Segment Open
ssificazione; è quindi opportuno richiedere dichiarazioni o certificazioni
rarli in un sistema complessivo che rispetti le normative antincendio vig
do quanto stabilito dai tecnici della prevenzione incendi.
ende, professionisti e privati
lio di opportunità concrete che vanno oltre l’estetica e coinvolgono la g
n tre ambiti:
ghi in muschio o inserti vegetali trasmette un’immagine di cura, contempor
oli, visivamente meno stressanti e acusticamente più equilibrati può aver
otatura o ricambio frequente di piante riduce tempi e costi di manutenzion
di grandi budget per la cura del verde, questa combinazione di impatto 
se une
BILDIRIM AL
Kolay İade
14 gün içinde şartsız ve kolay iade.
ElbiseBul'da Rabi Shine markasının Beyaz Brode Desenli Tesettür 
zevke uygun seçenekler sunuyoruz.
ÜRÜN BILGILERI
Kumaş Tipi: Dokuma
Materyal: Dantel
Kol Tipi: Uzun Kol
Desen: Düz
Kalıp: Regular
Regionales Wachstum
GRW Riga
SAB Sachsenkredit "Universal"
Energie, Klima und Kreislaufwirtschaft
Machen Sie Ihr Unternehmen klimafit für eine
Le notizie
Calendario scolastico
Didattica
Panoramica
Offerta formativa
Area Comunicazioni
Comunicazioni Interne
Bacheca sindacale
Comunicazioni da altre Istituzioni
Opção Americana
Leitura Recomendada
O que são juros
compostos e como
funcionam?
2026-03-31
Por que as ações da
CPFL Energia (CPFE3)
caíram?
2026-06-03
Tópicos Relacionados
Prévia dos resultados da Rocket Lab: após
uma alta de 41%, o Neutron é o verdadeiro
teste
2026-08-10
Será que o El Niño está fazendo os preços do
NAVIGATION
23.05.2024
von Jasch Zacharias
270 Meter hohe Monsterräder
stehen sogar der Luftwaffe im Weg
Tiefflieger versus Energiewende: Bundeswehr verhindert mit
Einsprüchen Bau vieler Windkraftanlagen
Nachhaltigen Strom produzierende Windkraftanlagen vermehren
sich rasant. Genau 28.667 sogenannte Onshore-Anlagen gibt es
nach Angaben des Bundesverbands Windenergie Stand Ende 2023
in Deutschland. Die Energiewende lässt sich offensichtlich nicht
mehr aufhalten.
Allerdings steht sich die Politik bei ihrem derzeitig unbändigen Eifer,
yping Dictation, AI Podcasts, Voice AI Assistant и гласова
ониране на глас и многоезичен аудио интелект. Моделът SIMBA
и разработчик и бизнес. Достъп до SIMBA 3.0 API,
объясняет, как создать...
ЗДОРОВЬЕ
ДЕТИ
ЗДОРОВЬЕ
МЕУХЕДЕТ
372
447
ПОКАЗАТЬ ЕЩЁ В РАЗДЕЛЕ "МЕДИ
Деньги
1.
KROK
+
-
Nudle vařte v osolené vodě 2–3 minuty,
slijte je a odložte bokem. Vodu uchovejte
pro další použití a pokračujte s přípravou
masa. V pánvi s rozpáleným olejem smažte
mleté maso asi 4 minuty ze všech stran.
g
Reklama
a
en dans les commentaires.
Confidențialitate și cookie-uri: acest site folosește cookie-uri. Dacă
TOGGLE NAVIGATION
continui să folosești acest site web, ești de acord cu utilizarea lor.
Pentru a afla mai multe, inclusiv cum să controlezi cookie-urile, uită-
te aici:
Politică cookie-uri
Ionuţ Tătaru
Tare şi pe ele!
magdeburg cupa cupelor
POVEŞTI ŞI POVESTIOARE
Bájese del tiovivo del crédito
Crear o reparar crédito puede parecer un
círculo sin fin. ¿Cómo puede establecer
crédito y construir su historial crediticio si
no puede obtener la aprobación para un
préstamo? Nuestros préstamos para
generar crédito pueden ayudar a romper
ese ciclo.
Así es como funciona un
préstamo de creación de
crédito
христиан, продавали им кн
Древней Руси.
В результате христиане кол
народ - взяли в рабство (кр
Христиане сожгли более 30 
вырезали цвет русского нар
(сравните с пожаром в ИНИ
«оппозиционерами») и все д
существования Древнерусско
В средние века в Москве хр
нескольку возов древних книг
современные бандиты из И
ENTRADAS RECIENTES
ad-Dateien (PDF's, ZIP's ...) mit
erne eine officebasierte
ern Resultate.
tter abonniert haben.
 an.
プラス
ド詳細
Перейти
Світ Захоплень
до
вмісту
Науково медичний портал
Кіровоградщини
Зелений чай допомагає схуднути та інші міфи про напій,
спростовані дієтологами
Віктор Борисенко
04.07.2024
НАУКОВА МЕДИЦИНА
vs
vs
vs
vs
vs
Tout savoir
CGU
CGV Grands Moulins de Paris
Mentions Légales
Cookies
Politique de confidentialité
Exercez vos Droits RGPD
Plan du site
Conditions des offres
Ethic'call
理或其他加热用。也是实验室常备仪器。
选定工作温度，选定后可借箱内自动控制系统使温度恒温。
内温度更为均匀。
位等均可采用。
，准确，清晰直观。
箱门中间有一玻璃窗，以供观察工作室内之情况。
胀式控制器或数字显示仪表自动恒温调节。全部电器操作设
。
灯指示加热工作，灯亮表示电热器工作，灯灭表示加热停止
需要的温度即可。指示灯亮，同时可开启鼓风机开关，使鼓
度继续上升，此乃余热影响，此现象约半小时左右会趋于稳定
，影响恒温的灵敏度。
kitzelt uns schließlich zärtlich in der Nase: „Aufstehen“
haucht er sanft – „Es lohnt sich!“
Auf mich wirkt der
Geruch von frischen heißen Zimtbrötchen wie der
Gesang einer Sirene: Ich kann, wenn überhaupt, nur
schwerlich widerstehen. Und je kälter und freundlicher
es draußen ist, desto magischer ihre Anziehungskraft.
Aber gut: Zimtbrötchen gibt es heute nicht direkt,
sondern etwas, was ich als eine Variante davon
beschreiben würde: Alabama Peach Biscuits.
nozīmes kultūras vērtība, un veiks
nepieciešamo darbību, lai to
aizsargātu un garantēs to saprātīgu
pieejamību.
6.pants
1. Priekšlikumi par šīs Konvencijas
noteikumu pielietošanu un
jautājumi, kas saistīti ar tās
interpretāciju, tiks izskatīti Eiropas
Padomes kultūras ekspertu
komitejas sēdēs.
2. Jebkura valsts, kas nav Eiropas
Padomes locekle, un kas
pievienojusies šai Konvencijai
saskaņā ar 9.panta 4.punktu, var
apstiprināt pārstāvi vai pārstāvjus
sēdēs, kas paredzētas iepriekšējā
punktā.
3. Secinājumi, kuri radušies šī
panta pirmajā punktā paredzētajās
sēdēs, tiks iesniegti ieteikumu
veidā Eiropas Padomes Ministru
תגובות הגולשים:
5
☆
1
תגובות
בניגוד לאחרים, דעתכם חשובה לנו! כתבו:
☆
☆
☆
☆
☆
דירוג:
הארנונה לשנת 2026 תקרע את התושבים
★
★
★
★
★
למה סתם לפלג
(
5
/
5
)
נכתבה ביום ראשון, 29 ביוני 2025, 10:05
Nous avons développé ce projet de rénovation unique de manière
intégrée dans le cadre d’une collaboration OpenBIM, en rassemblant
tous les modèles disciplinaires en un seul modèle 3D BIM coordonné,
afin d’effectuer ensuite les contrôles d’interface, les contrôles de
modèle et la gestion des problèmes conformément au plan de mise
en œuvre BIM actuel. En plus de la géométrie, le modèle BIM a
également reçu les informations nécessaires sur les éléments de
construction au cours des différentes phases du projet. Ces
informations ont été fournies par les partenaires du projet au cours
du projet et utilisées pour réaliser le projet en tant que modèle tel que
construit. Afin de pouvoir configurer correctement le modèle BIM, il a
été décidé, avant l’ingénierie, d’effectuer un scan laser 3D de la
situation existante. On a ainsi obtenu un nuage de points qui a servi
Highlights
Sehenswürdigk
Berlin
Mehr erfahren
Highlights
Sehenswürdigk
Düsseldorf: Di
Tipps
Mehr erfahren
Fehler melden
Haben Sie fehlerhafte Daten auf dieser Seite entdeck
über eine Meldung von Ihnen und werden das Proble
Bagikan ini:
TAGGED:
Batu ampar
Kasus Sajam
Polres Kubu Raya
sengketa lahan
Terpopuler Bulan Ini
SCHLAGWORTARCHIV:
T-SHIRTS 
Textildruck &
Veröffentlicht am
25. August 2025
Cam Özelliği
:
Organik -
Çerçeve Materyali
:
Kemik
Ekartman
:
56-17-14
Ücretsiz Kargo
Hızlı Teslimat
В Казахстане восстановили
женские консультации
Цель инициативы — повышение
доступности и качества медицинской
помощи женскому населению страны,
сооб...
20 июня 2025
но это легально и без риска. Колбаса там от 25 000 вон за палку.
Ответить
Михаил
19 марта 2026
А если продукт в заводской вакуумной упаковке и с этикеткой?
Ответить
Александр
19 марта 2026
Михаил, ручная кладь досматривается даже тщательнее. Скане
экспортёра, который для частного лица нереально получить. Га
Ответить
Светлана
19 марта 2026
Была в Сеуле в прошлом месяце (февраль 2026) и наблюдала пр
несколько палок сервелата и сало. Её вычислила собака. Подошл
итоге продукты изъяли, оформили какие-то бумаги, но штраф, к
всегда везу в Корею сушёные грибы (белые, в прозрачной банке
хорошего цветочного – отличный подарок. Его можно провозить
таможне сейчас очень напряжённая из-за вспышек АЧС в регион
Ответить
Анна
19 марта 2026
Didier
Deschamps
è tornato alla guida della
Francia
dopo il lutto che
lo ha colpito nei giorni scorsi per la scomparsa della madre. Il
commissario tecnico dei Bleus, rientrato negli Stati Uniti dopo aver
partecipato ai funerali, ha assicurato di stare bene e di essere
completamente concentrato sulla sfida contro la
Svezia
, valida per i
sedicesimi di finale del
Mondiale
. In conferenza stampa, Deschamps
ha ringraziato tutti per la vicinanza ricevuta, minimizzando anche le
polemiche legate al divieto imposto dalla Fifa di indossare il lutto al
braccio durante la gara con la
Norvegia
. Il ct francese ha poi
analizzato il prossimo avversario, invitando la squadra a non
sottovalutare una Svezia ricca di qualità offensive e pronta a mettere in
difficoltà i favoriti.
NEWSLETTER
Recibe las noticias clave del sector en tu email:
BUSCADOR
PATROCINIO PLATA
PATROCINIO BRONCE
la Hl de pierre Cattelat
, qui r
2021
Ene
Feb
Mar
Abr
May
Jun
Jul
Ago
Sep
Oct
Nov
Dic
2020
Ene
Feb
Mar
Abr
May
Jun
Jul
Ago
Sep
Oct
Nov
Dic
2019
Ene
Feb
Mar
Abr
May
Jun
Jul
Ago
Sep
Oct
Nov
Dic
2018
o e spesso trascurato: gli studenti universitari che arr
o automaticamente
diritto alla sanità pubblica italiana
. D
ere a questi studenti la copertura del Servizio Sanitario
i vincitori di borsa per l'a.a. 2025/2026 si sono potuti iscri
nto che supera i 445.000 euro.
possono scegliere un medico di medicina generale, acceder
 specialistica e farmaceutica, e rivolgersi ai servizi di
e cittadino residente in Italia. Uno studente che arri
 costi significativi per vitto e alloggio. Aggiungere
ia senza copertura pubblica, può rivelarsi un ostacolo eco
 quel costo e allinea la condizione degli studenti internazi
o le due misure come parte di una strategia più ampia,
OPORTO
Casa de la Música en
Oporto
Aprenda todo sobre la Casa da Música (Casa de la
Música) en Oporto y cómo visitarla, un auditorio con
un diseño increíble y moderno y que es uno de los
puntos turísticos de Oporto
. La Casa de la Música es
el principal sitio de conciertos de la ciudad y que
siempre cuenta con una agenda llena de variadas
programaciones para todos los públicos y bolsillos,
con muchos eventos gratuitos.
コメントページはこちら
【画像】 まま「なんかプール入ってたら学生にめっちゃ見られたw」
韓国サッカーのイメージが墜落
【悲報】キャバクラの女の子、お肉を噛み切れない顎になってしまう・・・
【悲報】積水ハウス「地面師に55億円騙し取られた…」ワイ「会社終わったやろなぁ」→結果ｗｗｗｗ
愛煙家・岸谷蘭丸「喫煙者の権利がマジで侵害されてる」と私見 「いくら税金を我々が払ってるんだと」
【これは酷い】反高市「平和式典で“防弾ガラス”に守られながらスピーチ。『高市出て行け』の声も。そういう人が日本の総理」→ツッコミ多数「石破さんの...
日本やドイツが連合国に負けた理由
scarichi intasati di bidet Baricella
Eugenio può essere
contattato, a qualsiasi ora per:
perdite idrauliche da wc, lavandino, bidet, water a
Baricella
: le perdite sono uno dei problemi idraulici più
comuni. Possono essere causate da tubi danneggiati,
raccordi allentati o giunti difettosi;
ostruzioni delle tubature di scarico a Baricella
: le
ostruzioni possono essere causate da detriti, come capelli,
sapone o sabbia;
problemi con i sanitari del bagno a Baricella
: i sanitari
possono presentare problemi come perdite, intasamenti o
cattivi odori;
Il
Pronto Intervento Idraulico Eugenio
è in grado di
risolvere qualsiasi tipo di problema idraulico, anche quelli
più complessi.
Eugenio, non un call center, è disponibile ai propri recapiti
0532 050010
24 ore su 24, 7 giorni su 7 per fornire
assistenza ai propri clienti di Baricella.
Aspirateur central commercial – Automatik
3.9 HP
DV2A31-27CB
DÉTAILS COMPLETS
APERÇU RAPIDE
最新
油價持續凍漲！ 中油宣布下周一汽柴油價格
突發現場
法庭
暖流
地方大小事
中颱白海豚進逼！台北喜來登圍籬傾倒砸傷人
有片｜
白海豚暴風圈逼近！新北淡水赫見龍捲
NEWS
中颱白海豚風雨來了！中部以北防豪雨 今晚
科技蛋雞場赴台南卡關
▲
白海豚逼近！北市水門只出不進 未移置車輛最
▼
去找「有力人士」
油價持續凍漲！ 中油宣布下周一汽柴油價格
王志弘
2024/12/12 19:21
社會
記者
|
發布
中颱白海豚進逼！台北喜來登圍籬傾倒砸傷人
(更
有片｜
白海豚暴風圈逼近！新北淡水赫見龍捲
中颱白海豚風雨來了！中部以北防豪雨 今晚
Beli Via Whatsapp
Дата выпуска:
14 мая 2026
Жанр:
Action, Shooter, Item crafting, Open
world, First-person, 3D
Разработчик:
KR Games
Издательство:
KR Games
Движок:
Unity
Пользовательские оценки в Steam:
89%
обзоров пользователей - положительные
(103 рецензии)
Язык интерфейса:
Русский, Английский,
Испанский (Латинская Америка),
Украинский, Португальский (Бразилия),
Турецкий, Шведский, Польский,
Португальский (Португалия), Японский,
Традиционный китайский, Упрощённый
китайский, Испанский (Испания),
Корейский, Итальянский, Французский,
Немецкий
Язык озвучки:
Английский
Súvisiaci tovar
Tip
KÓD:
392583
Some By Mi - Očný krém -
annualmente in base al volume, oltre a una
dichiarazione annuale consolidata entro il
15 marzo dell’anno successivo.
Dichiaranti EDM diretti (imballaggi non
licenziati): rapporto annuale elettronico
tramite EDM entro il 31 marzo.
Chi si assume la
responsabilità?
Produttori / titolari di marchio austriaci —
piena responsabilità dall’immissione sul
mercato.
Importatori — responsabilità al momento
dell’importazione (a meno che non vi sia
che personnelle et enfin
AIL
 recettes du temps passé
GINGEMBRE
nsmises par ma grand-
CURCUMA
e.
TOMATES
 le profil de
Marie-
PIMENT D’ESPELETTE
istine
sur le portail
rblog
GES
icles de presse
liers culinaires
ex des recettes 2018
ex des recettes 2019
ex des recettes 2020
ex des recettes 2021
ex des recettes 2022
Segment Closed
=== WHAT TO DO ===
Reproduce the listing verbatim, from its first line down to and including the line containing "Leitura Recomendada".

=== RESPONSE FOR THIS EXERCISE ===
ssificazione; è quindi opportuno richiedere dichiarazioni o certificazioni
rarli in un sistema complessivo che rispetti le normative antincendio vig
do quanto stabilito dai tecnici della prevenzione incendi.
ende, professionisti e privati
lio di opportunità concrete che vanno oltre l’estetica e coinvolgono la g
n tre ambiti:
ghi in muschio o inserti vegetali trasmette un’immagine di cura, contempor
oli, visivamente meno stressanti e acusticamente più equilibrati può aver
otatura o ricambio frequente di piante riduce tempi e costi di manutenzion
di grandi budget per la cura del verde, questa combinazione di impatto 
se une
BILDIRIM AL
Kolay İade
14 gün içinde şartsız ve kolay iade.
ElbiseBul'da Rabi Shine markasının Beyaz Brode Desenli Tesettür 
zevke uygun seçenekler sunuyoruz.
ÜRÜN BILGILERI
Kumaş Tipi: Dokuma
Materyal: Dantel
Kol Tipi: Uzun Kol
Desen: Düz
Kalıp: Regular
Regionales Wachstum
GRW Riga
SAB Sachsenkredit "Universal"
Energie, Klima und Kreislaufwirtschaft
Machen Sie Ihr Unternehmen klimafit für eine
Le notizie
Calendario scolastico
Didattica
Panoramica
Offerta formativa
Area Comunicazioni
Comunicazioni Interne
Bacheca sindacale
Comunicazioni da altre Istituzioni
Opção Americana
Leitura Recomendada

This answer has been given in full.